§ Job:
Rewrite the data below, changing every "CONTINUE READING" to "READ MORE" and keeping everything else the same.

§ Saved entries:

--

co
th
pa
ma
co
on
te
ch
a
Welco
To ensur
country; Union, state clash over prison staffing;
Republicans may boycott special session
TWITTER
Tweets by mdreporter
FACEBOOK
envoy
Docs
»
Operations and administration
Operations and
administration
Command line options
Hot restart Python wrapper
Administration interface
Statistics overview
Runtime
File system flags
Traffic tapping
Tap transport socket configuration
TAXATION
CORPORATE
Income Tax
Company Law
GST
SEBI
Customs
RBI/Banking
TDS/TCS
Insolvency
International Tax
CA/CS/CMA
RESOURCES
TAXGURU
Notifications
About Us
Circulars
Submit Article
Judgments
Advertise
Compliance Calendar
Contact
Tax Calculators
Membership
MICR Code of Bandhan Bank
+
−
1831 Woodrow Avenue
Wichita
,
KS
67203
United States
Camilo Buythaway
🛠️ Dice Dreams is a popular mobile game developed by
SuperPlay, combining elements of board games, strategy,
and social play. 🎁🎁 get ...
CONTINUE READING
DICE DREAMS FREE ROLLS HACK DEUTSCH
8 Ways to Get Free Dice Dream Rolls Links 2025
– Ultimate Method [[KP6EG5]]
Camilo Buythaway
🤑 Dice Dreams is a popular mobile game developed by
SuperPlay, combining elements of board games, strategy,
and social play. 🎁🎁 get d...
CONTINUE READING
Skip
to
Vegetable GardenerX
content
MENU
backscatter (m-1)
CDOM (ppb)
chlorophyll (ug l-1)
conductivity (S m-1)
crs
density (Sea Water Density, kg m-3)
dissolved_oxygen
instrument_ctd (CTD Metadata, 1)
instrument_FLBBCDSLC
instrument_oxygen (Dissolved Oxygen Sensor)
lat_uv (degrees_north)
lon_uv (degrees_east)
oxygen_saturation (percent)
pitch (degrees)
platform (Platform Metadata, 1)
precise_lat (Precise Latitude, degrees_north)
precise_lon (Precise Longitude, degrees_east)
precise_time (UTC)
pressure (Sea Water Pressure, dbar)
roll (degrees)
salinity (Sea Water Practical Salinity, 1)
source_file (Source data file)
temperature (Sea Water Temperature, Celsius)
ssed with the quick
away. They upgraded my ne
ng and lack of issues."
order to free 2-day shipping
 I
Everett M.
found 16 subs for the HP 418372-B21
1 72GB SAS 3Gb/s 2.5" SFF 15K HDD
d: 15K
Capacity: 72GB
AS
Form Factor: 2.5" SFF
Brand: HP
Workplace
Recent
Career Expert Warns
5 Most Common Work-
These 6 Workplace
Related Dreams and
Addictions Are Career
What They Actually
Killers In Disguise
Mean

--

§ Answer to the exercise:
co
th
pa
ma
co
on
te
ch
a
Welco
To ensur
country; Union, state clash over prison staffing;
Republicans may boycott special session
TWITTER
Tweets by mdreporter
FACEBOOK
envoy
Docs
»
Operations and administration
Operations and
administration
Command line options
Hot restart Python wrapper
Administration interface
Statistics overview
Runtime
File system flags
Traffic tapping
Tap transport socket configuration
TAXATION
CORPORATE
Income Tax
Company Law
GST
SEBI
Customs
RBI/Banking
TDS/TCS
Insolvency
International Tax
CA/CS/CMA
RESOURCES
TAXGURU
Notifications
About Us
Circulars
Submit Article
Judgments
Advertise
Compliance Calendar
Contact
Tax Calculators
Membership
MICR Code of Bandhan Bank
+
−
1831 Woodrow Avenue
Wichita
,
KS
67203
United States
Camilo Buythaway
🛠️ Dice Dreams is a popular mobile game developed by
SuperPlay, combining elements of board games, strategy,
and social play. 🎁🎁 get ...
READ MORE
DICE DREAMS FREE ROLLS HACK DEUTSCH
8 Ways to Get Free Dice Dream Rolls Links 2025
– Ultimate Method [[KP6EG5]]
Camilo Buythaway
🤑 Dice Dreams is a popular mobile game developed by
SuperPlay, combining elements of board games, strategy,
and social play. 🎁🎁 get d...
READ MORE
Skip
to
Vegetable GardenerX
content
MENU
backscatter (m-1)
CDOM (ppb)
chlorophyll (ug l-1)
conductivity (S m-1)
crs
density (Sea Water Density, kg m-3)
dissolved_oxygen
instrument_ctd (CTD Metadata, 1)
instrument_FLBBCDSLC
instrument_oxygen (Dissolved Oxygen Sensor)
lat_uv (degrees_north)
lon_uv (degrees_east)
oxygen_saturation (percent)
pitch (degrees)
platform (Platform Metadata, 1)
precise_lat (Precise Latitude, degrees_north)
precise_lon (Precise Longitude, degrees_east)
precise_time (UTC)
pressure (Sea Water Pressure, dbar)
roll (degrees)
salinity (Sea Water Practical Salinity, 1)
source_file (Source data file)
temperature (Sea Water Temperature, Celsius)
ssed with the quick
away. They upgraded my ne
ng and lack of issues."
order to free 2-day shipping
 I
Everett M.
found 16 subs for the HP 418372-B21
1 72GB SAS 3Gb/s 2.5" SFF 15K HDD
d: 15K
Capacity: 72GB
AS
Form Factor: 2.5" SFF
Brand: HP
Workplace
Recent
Career Expert Warns
5 Most Common Work-
These 6 Workplace
Related Dreams and
Addictions Are Career
What They Actually
Killers In Disguise
Mean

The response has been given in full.